The Atlanta Journal-Constitution
Snow, ice blanket Midwest as storm heads toward New England
DETROIT — People throughout the Midwest woke Saturday to a heavy and steady snowfall that forced the cancellation of hundreds of airline flights and made driving dangerous.
More than 460 flights were canceled Saturday morning at Chicago’s O’Hare International Airport in Chicago and about 50 flights at Chicago’s Midway International Airport. A United Airlines plane skidded off a runway at O’Hare on Saturday morning. No injuries were reported.
In the Detroit area, many motorists were moving well below posted speed limits along freeways due to slushy conditions. The snow was part of a wall of hazardous weather that trekked from the Dakotas and across the Great Lakes states, headed toward New England. The storm brought snow, ice, strong winds and deep cold.
After dumping up to 10 inches of snow on the Midwest, the storm was expected to wallop the Northeast.
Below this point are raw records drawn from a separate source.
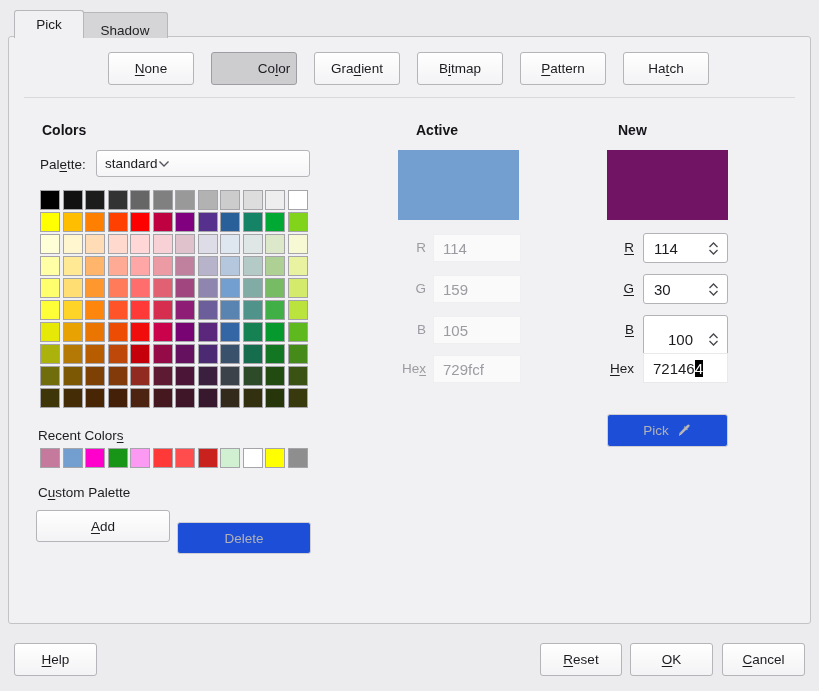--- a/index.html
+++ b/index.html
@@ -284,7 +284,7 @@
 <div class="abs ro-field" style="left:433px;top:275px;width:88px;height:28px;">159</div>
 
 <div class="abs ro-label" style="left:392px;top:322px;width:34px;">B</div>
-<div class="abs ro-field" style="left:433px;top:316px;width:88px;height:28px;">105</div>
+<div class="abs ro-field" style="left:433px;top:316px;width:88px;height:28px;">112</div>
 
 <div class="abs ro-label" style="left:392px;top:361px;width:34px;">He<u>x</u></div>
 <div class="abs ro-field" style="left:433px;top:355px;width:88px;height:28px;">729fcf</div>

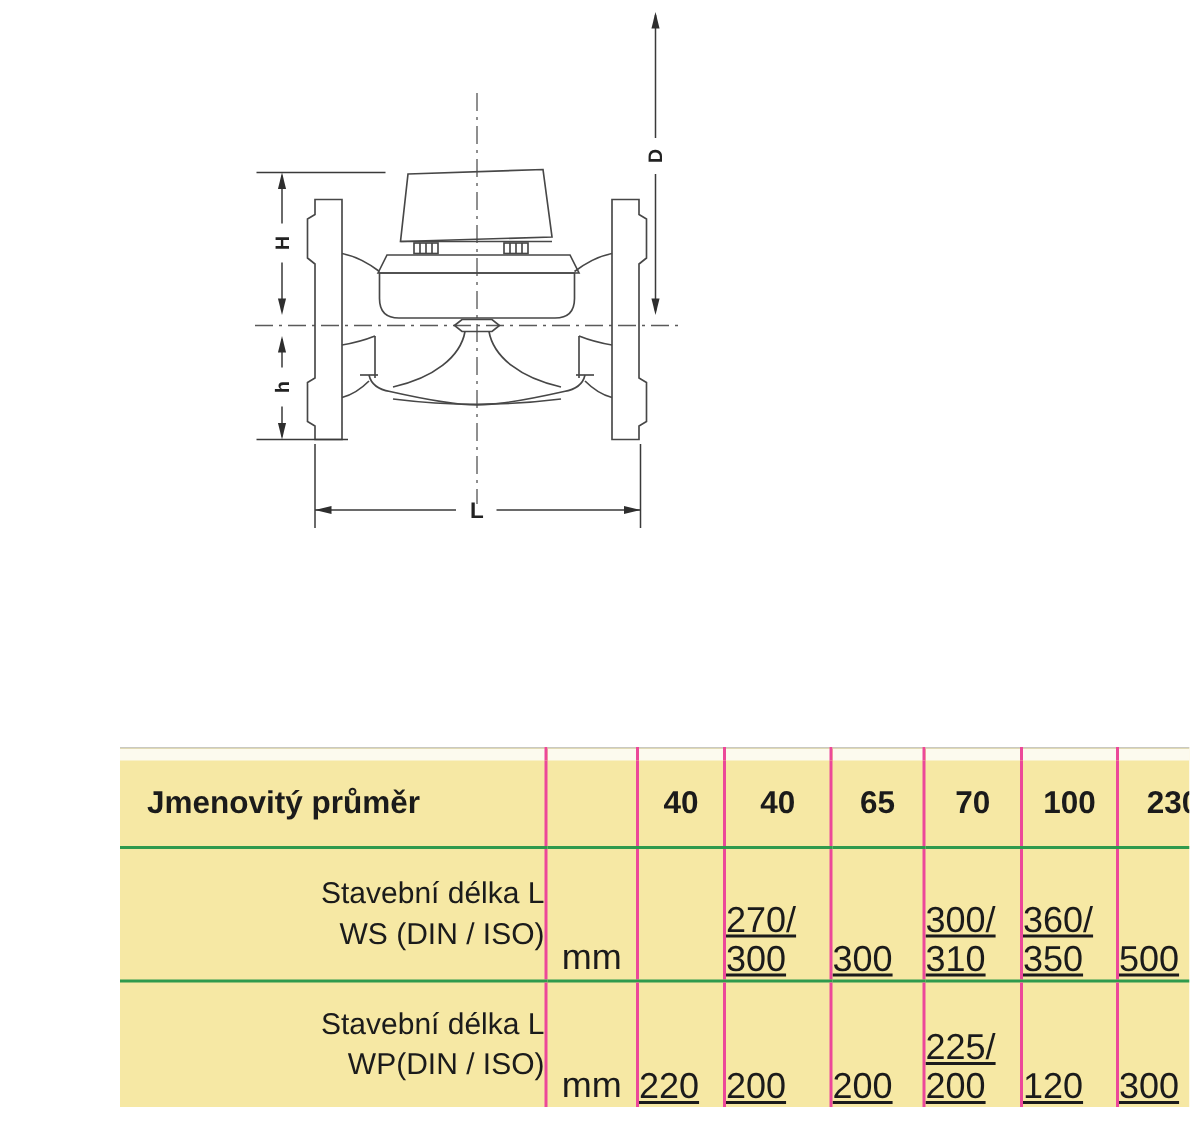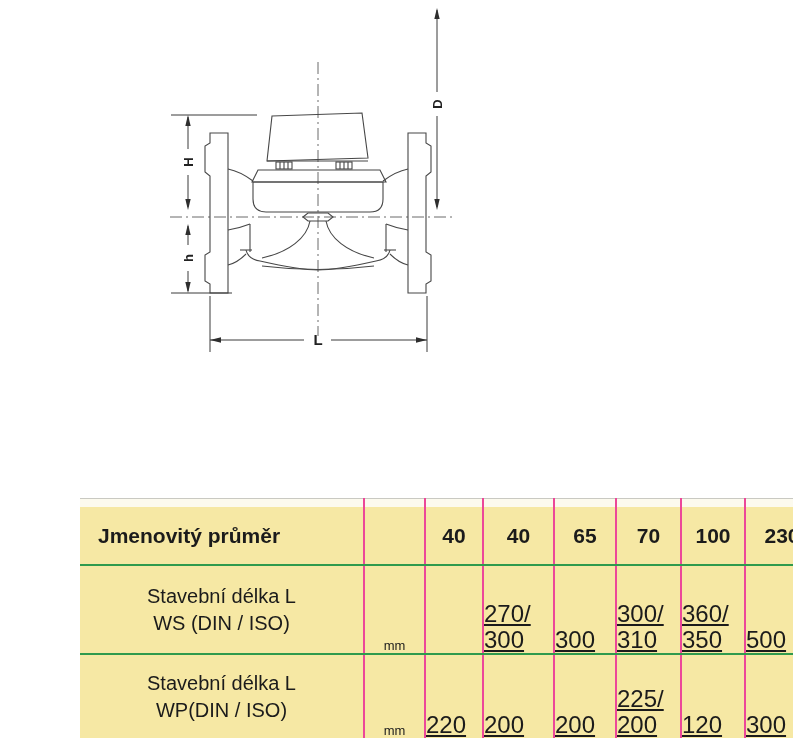--- a/index.html
+++ b/index.html
@@ -28,7 +28,7 @@
   tr.row1 td { height:87px; border-bottom:2px solid #2f9a4d; }
   tr.row2 td { height:83px; }
   td.c-label {
-    vertical-align:middle !important; text-align:center; padding-left:18px;
+    vertical-align:middle !important; text-align:right; padding-left:18px;
     font-size:20px; line-height:27px; white-space:pre-line;
   }
   td.c-unit { text-align:center; font-size:13px; padding-bottom:12px; }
Vermont, New Hampshire and Maine could see up to 18 inches.
Amtrak canceled some trains from Chicago to Washington and New York and between New York and Boston and Pennsylvania.
In Nebraska, authorities closed Omaha’s Eppley Airfield Friday after a Southwest Airlines plane slid off an ice-slicked runway. No one was injured. But some Midwesterners weren’t going to let a little winter weather keep them from going outside. In downtown Detroit, Celeste Tremmel was out training for a marathon amid heavy and steady snowfall.
“When you run a marathon, you run no matter the weather,” said Tremmel.